Across the listing, count the lines that include the string "down". Give nothing besides the number.

**Material for this exercise**
========================================

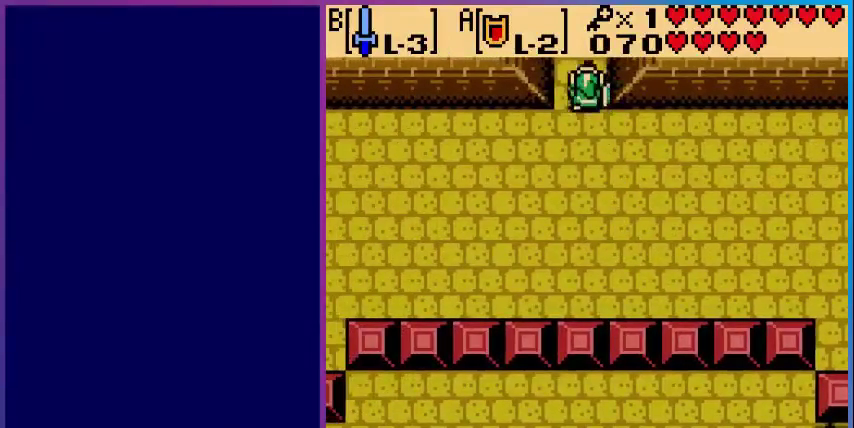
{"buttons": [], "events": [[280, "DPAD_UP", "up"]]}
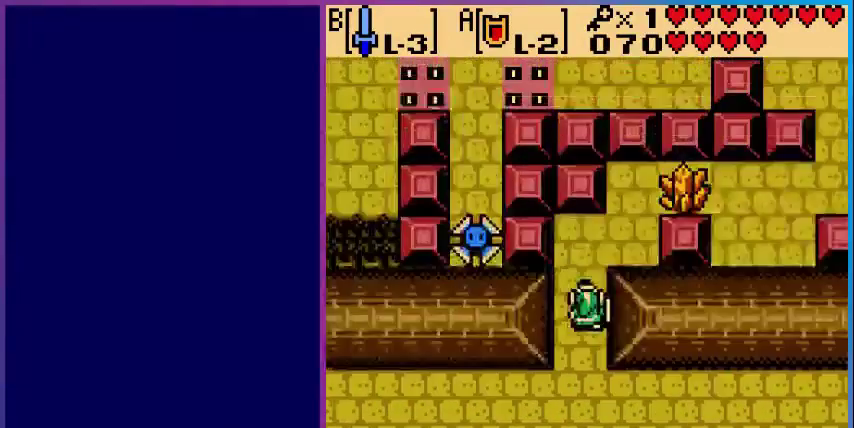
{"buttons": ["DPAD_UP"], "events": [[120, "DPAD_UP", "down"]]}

========================================

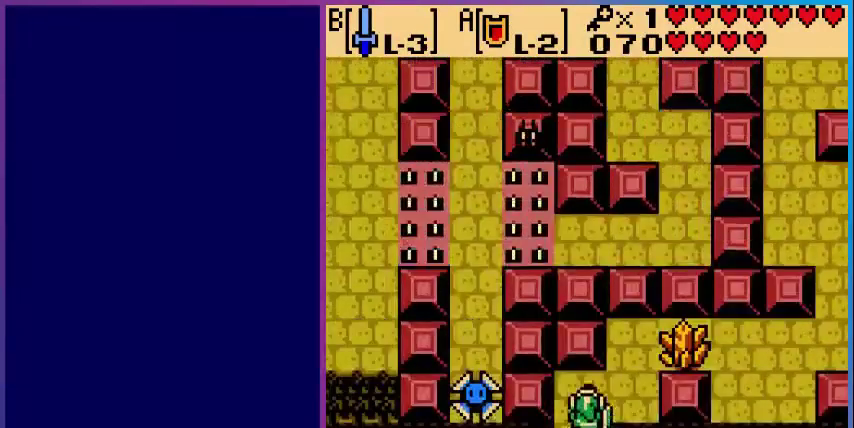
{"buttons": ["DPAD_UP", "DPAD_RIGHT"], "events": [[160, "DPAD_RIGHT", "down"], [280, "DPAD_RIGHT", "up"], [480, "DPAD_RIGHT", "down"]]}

========================================

**Exercise output**
2